A Season for Softening
"But when you pray, go to your inner room, close the door, and pray to your Father in secret.” - Mt 6:1-6, 16-18
Ash Wednesday arrives not with noise but with a hush, inviting us to pause, breathe, and reconnect with our deepest selves. Prayer, like Lent, does not demand perfection but presence. It is an invitation to show up as we are, not as we think we should be. There, compassion can meet us, embracing our joys, sorrows, hopes, and burdens with tenderness.
It has been over six months for me journeying with the women of the Ignatian Spirituality Project, women who know what it means to lose everything and yet hold onto hope. Their journeys through homelessness and addiction have changed me, revealing how resilience and healing can be found in the most unexpected places: a warm meal, another evening under a safe roof, the joy of watching hummingbirds flit through a backyard, the grief of losing a beloved pet after ten years, the triumph of moving from a shelter into a studio apartment. And perhaps most profoundly, healing is found in the simple but transformative gift of being seen, heard, and encouraged. These women are not distant figures. They are a part of my community, my world.
After the Los Angeles wildfires left many with nothing but ashes, these women, intimately acquainted with loss, did not retreat into despair or bitterness. Instead, they held these strangers in their prayers at every gathering, grieving and mourning with those they had never met. They asked and prayed for strength for the firefighters battling the infernos and the weary hands rebuilding what was lost. Their prayers were not grand performances but quiet offerings of love, the kind of prayer Matthew describes - humble, gentle, and deeply authentic. Their compassion undid me.

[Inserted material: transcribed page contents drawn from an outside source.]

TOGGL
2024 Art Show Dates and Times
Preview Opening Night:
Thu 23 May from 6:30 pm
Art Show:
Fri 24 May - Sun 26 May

They carried suffering not as a weight to be avoided but as a shared burden, refusing to let the world’s harshness steal their tenderness. They did not shrink from sorrow but stood within it, openhearted, knowing that suffering does not have the final word.
Lent calls me to embrace that kind of tenderness. As Fr. Greg Boyle, SJ has often expressed in his books and interviews, Lent asks me to step beyond my comfort so that the margins can disappear, not so that I can “make a difference” but so that it can make me different - to have my heart transformed, spirit expanded, and soul softened by grace. Perhaps this season is about letting go of what weighs us down so that healing has space to enter. Maybe fasting is not about absence but making room for the goodness already stirring within. Perhaps prayer is less about words and more about allowing peace to envelop us. Perhaps almsgiving is not just giving but offering love and presence, allowing compassion to soften us, just as it has sustained those who have suffered and still hold onto hope.
Lord, help slow my heart, open my hands, and find You in the quiet spaces where love is made.